Blaze, the mentally handicapped “dummy,” manages to get into a gated community and kidnap a rich family’s baby. He is now back in his shack with the baby.


“What did he know about kids, anyway? He was just a dummy. He could barely take care of himself…


“George!” he cried [to his deceased friend]. “George, what should I do?”


"He was afraid George had gone away again, but George answered him from the bathroom. 'Feed him. Give him something from one of those jars' [that Blaze had stolen along with the baby] [Blaze does what he is told and the baby likes it]…


“One of Joe’s thumbs crept into his mouth and he began to suck it.
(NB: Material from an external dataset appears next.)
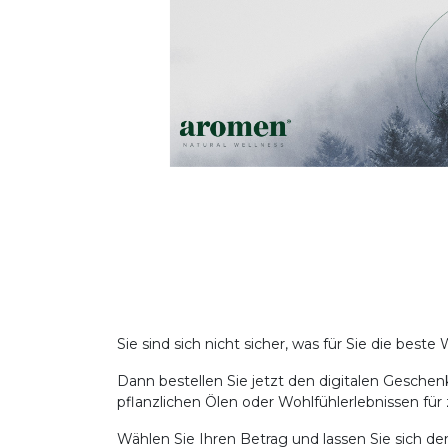
Sie sind sich nicht sicher, was für Sie die bes
Dann bestellen Sie jetzt den digitalen Gesche
pflanzlichen Ölen oder Wohlfühlerlebnissen fü
Wählen Sie Ihren Betrag und lassen Sie sich d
At first Blaze thought he might want a bottle (and he hadn’t figured out the Playtex Nurser gadget yet), but for the time being the kid seemed content with his thumb…” [Note the normal use of parenthesis, unlike the oddly indented parentheses previously seen in King’s Carrie.]


"Blaze…turned away…and started for the bedroom.


“Hey dinkleballs,” George said from the bathroom. “Where do you think you are going?"


“To bed.”


“The hell you are. You’re going to figure out that bottle gadget and fix the kid four or five, for when he wakes up.”


“The milk might go sour.”


“Not if you put it in the fridge. You warm it up when you need it.”


“Oh” (1, pp 141-143).


Comment

As noted above, Bachman’s Blaze has had a normal parenthesis, in contrast to the oddly indented parentheses previously seen in King’s Carrie and The Dark Half. This is the most concrete textual marker I’ve noted to support the possibility that Richard Bachman and Stephen King are distinct personalities.


Blaze continues to get advice from the voice of what is, more and more obviously, an alternate personality, patterned after his deceased friend, George.


If this were real life, it is unlikely that Blaze would have gotten multiple personality for the first time as an adult, since this condition starts as a way to deal with a traumatic childhood. And indeed, Blaze has been described as having had a very traumatic childhood. So his multiple personality probably started then.


It is quite common to add additional alternate personalities, as needed, throughout the rest of life, as the person’s way of coping with a crisis. George’s death was one such crisis.


1. Stephen King (writing as Richard Bachman). Blaze [1973/2007]. New York, Gallery Books, 2018.